Honeycomb is a shared execution pool. Instead of one container per agent (80% idle), Honeycomb runs N always-warm workers that pick jobs from a queue. Same infrastructure for execution, training, builds, and scans.

Traditional approach:

  • Agent A needs to run npm test → spin up container, run, wait, tear down
  • Agent B needs to run cargo build → spin up container, run, wait, tear down
  • Agent C is thinking (no shell needed) → container sits idle, burning money

Each container: ~$0.05/hr. Most of that time it’s idle — waiting for the agent to think, waiting for LLM responses, doing nothing.

Average utilization: ~20%. You’re paying for 5x what you use.

Job Queue
├── Worker A [node22, python3] ← warm, picks matching jobs
├── Worker B [node22, rust] ← warm
├── Worker C [gpu, python3] ← warm (training jobs)
└── Worker D [node22, large-repo] ← warm
  1. Agent needs to run a shell command
  2. Command + filesystem overlay queued to Honeycomb
  3. Worker with matching tags picks the job
  4. Apply overlay to temp directory
  5. Run command, stream results back to agent
  6. Wipe workspace, pick next job

Average utilization: ~90%. Workers are always busy.

The pool handles any job type with the right payload:

Job typePayloadExample
Executionoverlay + commands → stdout/stderrAgent runs npm test
Trainingjob.yaml + data → fine-tuned modelLoRA fine-tune on user’s codebase
Buildsource + Dockerfile → imageCI pipeline
Scancodebase snapshot → security reportDeep carapace analysis

Tag-based routing ensures jobs land on workers with the right capabilities (node22, python3, gpu, large-memory).

Traditional: ~$0.05/hr per agent (full container, 80% idle)
Honeycomb: ~$0.001/hr + ~$0.001/job
Savings: ~90%

The cost drop comes from three factors:

  1. No idle time: Workers always have work.

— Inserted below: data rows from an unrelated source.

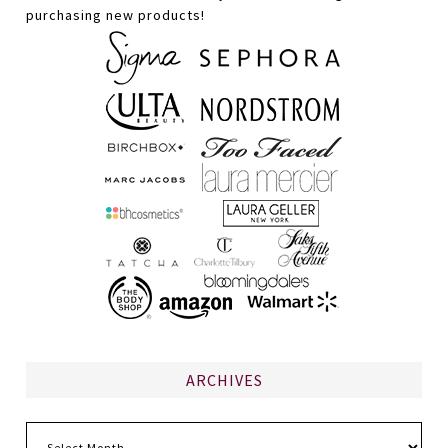
purchasing new products!
ARCHIVES
Archives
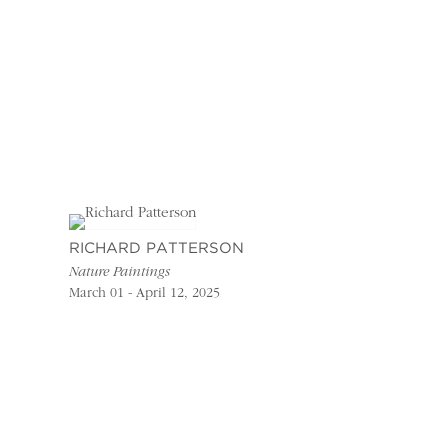
RICHARD PATTERSON
Nature Paintings
March 01 - April 12, 2025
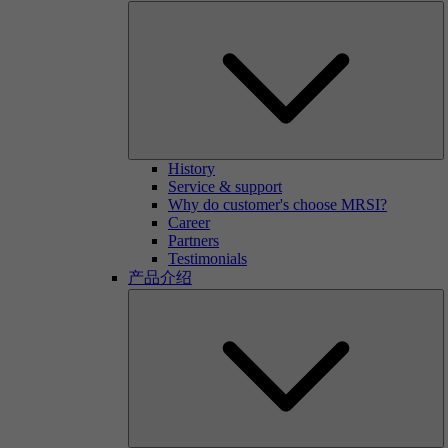
History
Service & support
Why do customer's choose MRSI?
Career
Partners
Testimonials
产品介绍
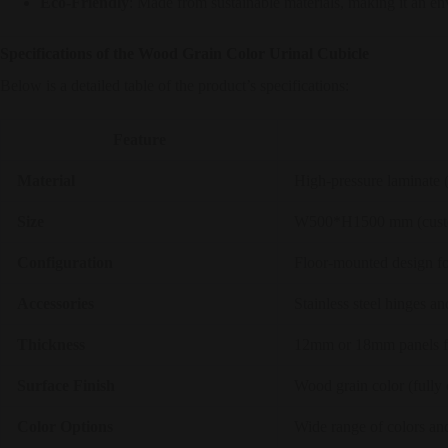
Eco-Friendly
: Made from sustainable materials, making it an e
Specifications of the Wood Grain Color Urinal Cubicle
Below is a detailed table of the product’s specifications:
Feature
Material
High-pressure laminate 
Size
W500*H1500 mm (custom 
Configuration
Floor-mounted design fo
Accessories
Stainless steel hinges a
Thickness
12mm or 18mm panels fo
Surface Finish
Wood grain color (fully 
Color Options
Wide range of colors and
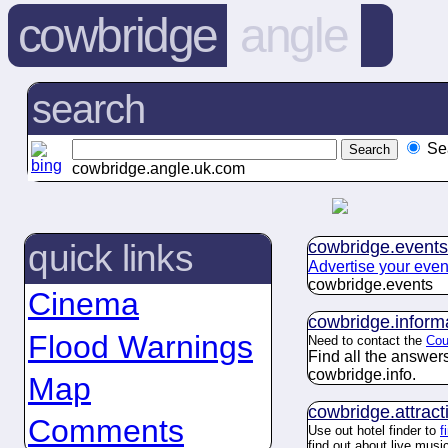
cowbridge
angle
search
Se
cowbridge.angle.uk.com
cowbridge.
events
quick links
Advertise your even
cowbridge.
events
Cinema
cowbridge.
inform
Flood Warnings
Need to contact the
Cou
Find all the answe
cowbridge.
info
.
Map
cowbridge.
attract
Comments
Use out hotel finder to
f
find out about live mus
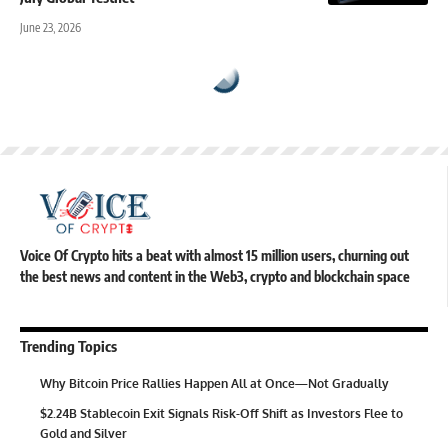
June 23, 2026
Voice Of Crypto hits a beat with almost 15 million users, churning out
the best news and content in the Web3, crypto and blockchain space
Trending Topics
Why Bitcoin Price Rallies Happen All at Once—Not Gradually
$2.24B Stablecoin Exit Signals Risk-Off Shift as Investors Flee to
Gold and Silver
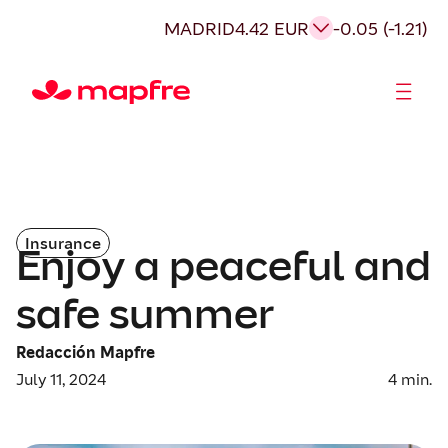
MADRID
4.42 EUR
-0.05 (-1.21)
Shareholders and investors
Insurance
Enjoy a peaceful and
safe summer
Redacción Mapfre
July 11, 2024
4
min.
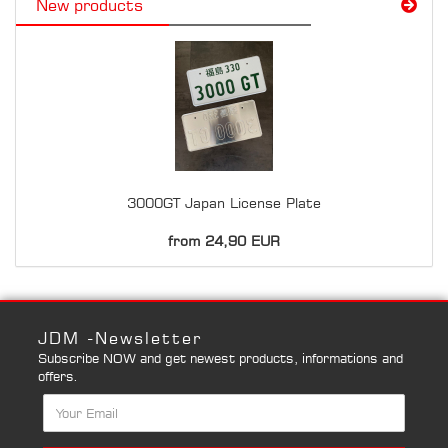
New products
3000GT Japan License Plate
from 24,90 EUR
JDM -Newsletter
Subscribe NOW and get newest products, informations and
offers.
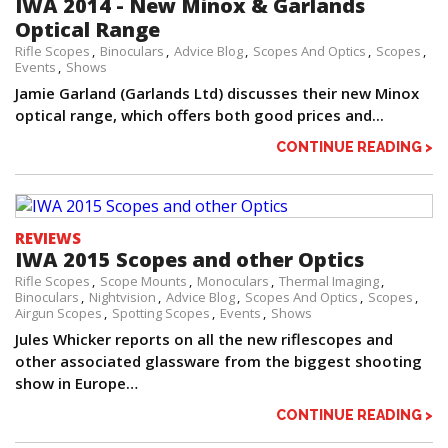
IWA 2014 - New Minox & Garlands
Optical Range
Rifle Scopes
Binoculars
Advice Blog
Scopes And Optics
Scopes
Events
Shows
Jamie Garland (Garlands Ltd) discusses their new Minox
optical range, which offers both good prices and...
CONTINUE READING >
REVIEWS
IWA 2015 Scopes and other Optics
Rifle Scopes
Scope Mounts
Monoculars
Thermal Imaging
Binoculars
Nightvision
Advice Blog
Scopes And Optics
Scopes
Airgun Scopes
Spotting Scopes
Events
Shows
Jules Whicker reports on all the new riflescopes and
other associated glassware from the biggest shooting
show in Europe…
CONTINUE READING >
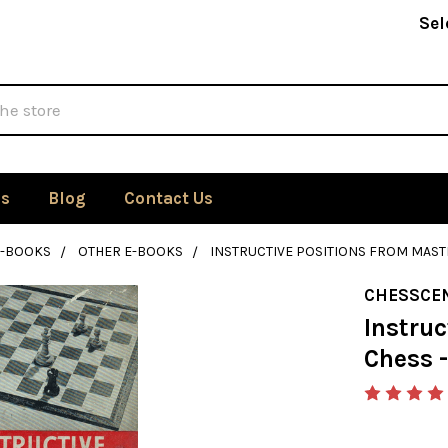
Sel
Us
Blog
Contact Us
E-BOOKS
OTHER E-BOOKS
INSTRUCTIVE POSITIONS FROM MASTE
CHESSCE
Instruc
Chess -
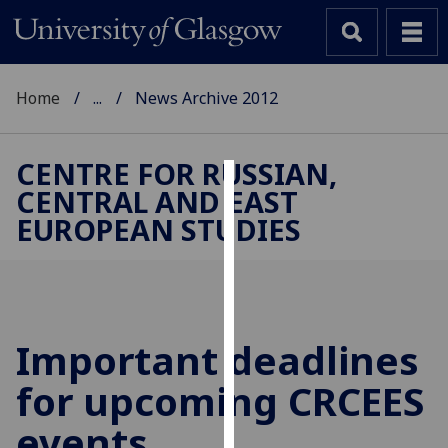
Home
...
News Archive 2012
CENTRE FOR RUSSIAN,
CENTRAL AND EAST
Cookies
EUROPEAN STUDIES
We
use
cookies
to
improve
Important deadlines
user
for upcoming CRCEES
experience
and
events
allow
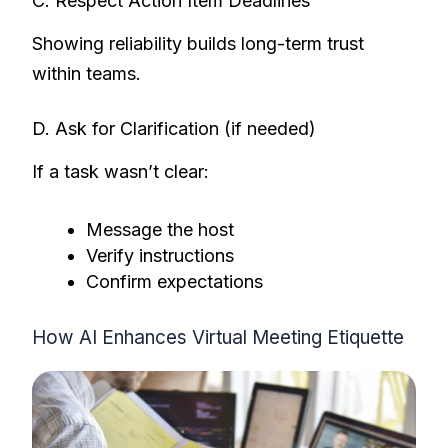
C. Respect Action Item Deadlines
Showing reliability builds long-term trust
within teams.
D. Ask for Clarification (if needed)
If a task wasn’t clear:
Message the host
Verify instructions
Confirm expectations
How AI Enhances Virtual Meeting Etiquette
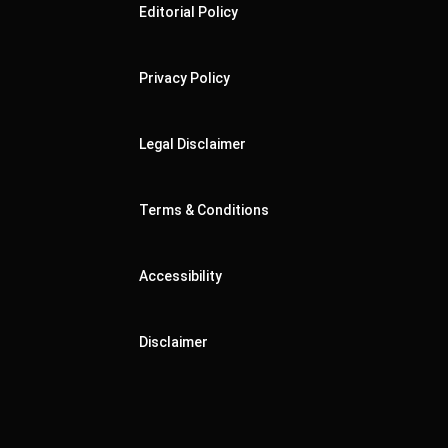
Editorial Policy
Privacy Policy
Legal Disclaimer
Terms & Conditions
Accessibility
Disclaimer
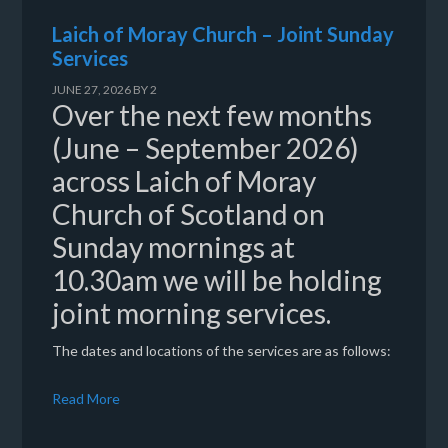
Laich of Moray Church – Joint Sunday
Services
JUNE 27, 2026
BY
2
Over the next few months
(June – September 2026)
across Laich of Moray
Church of Scotland on
Sunday mornings at
10.30am we will be holding
joint morning services.
The dates and locations of the services are as follows:
Read More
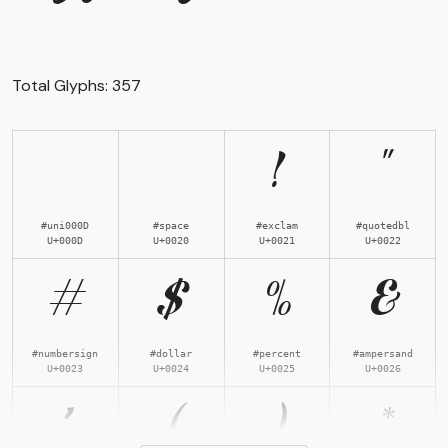
Total Glyphs:
357
!
"
#uni000D
#space
#exclam
#quotedbl
U+000D
U+0020
U+0021
U+0022
#
$
%
&
#numbersign
#dollar
#percent
#ampersand
U+0023
U+0024
U+0025
U+0026
'
(
)
*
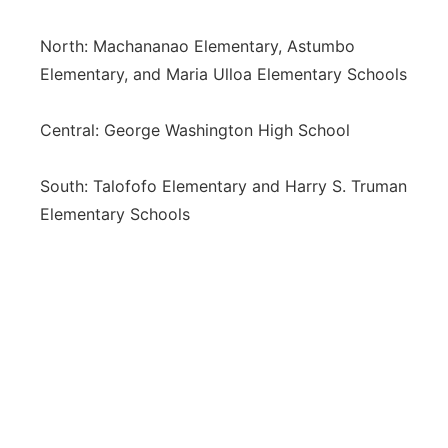
North: Machananao Elementary, Astumbo
Elementary, and Maria Ulloa Elementary Schools
Central: George Washington High School
South: Talofofo Elementary and Harry S. Truman
Elementary Schools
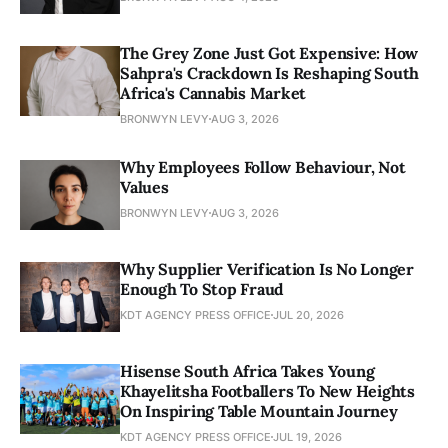
The Grey Zone Just Got Expensive: How
Sahpra's Crackdown Is Reshaping South
Africa's Cannabis Market
BRONWYN LEVY
AUG 3, 2026
Why Employees Follow Behaviour, Not
Values
BRONWYN LEVY
AUG 3, 2026
Why Supplier Verification Is No Longer
Enough To Stop Fraud
KDT AGENCY PRESS OFFICE
JUL 20, 2026
Hisense South Africa Takes Young
Khayelitsha Footballers To New Heights
On Inspiring Table Mountain Journey
KDT AGENCY PRESS OFFICE
JUL 19, 2026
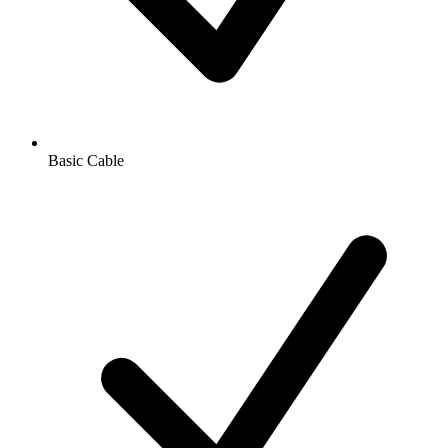
Basic Cable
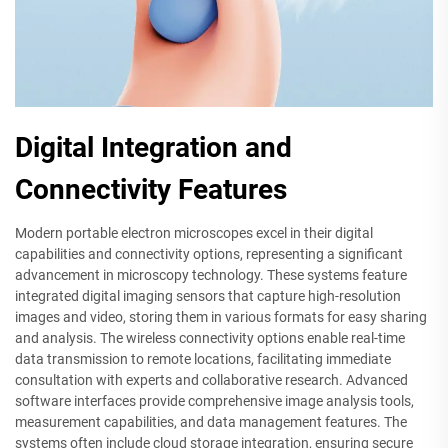
Digital Integration and
Connectivity Features
Modern portable electron microscopes excel in their digital
capabilities and connectivity options, representing a significant
advancement in microscopy technology. These systems feature
integrated digital imaging sensors that capture high-resolution
images and video, storing them in various formats for easy sharing
and analysis. The wireless connectivity options enable real-time
data transmission to remote locations, facilitating immediate
consultation with experts and collaborative research. Advanced
software interfaces provide comprehensive image analysis tools,
measurement capabilities, and data management features. The
systems often include cloud storage integration, ensuring secure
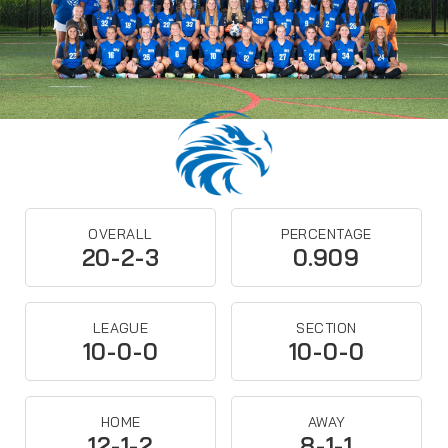
OVERALL
PERCENTAGE
20-2-3
0.909
LEAGUE
SECTION
10-0-0
10-0-0
HOME
AWAY
12-1-2
8-1-1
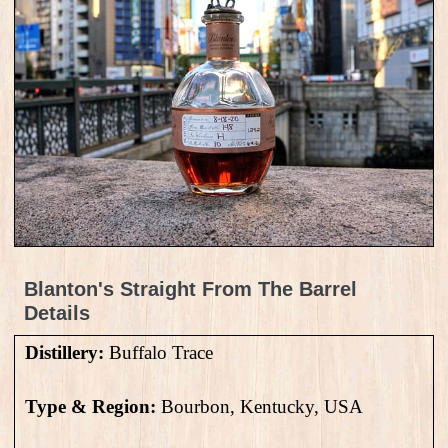
Blanton's Straight From The Barrel
Details
Distillery:
Buffalo Trace
Type & Region:
Bourbon, Kentucky, USA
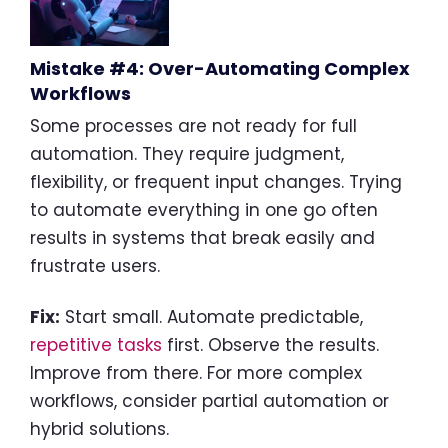
Mistake #4: Over-Automating Complex
Workflows
Some processes are not ready for full
automation. They require judgment,
flexibility, or frequent input changes. Trying
to automate everything in one go often
results in systems that break easily and
frustrate users.
Fix:
Start small. Automate predictable,
repetitive tasks
first. Observe the results.
Improve from there. For more complex
workflows, consider partial automation or
hybrid solutions.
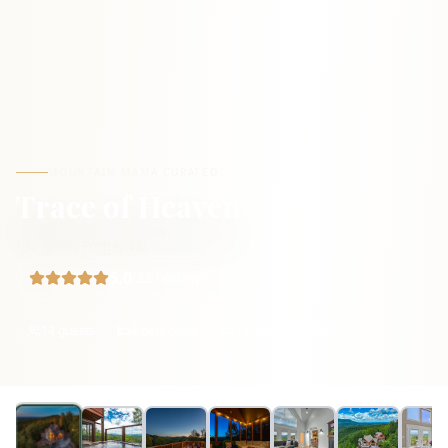
MOUNTAIN MAMA CURATED
Trace of Heaven
Pigeon Forge
,
TN
5.0
·
22
reviews
14
guests
4
bedrooms
7
beds
3
baths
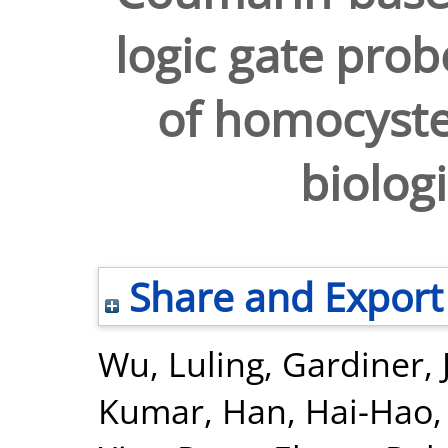
logic gate prob
of homocyste
biologi
Share and Export
Wu, Luling
,
Gardiner, 
Kumar
,
Han, Hai-Hao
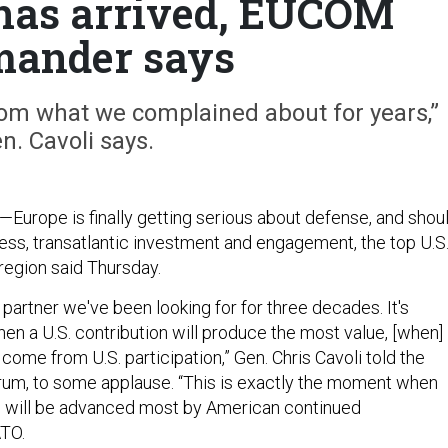
has arrived, EUCOM
ander says
from what we complained about for years,”
n. Cavoli says.
—Europe is finally getting serious about defense, and shou
less, transatlantic investment and engagement, the top U.S
egion said Thursday.
e partner we've been looking for for three decades. It's
en a U.S. contribution will produce the most value, [when]
 come from U.S. participation,” Gen. Chris Cavoli told the
um, to some applause. “This is exactly the moment when
s will be advanced most by American continued
ATO.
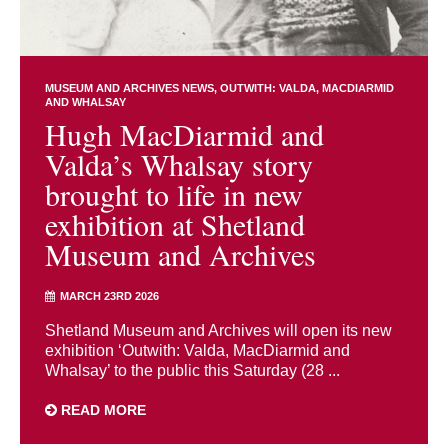
MUSEUM AND ARCHIVES NEWS
OUTWITH: VALDA, MACDIARMID
AND WHALSAY
Hugh MacDiarmid and
Valda’s Whalsay story
brought to life in new
exhibition at Shetland
Museum and Archives
MARCH 23RD 2026
Shetland Museum and Archives will open its new
exhibition ‘Outwith: Valda, MacDiarmid and
Whalsay’ to the public this Saturday (28 ...
READ MORE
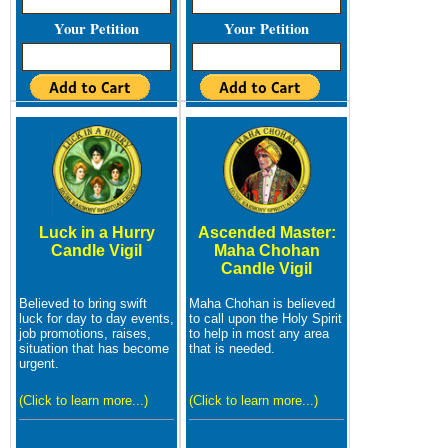
Your Petition
Your Petition
Luck in a Hurry
Ascended Master:
Candle Vigil
Maha Chohan
Candle Vigil
Believed to bring swift
Maha Chohan is believed
luck for day to day events,
to call upon the Holy Spirit
job promotions, raises,
to help in most any area
situation that has become
that is needed.
urgent.
(Click to learn more...)
(Click to learn more...)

No paying for containers that wait.
  2. Lightweight isolation: unshare for mount/PID/network namespace. No container overhead.
  3. Shared base images: Workers pre-loaded with common runtimes. No cold starts.

Agents work on virtual filesystems (memfs or FUSE). When they need real execution, their filesystem changes are packaged as an overlay:

Agent's virtual FS changes:
+ src/api.ts (new file)
~ package.json (modified)
- old-config.yaml (deleted)
→ Overlay sent to Honeycomb worker
→ Worker applies overlay to tmpdir
→ Runs: npm test
→ Streams stdout/stderr back
→ rm -rf tmpdir
→ Ready for next job

The agent never knows it’s not running locally. The overlay model is transparent.

  • Queue depth > threshold → add workers
  • Idle workers > timeout → remove workers
  • GPU jobs in queue → wake GPU workers
  • Auto-scale based on demand. No manual capacity planning.

Workers are stateless — any worker can handle any job with matching tags. Adding capacity is instant.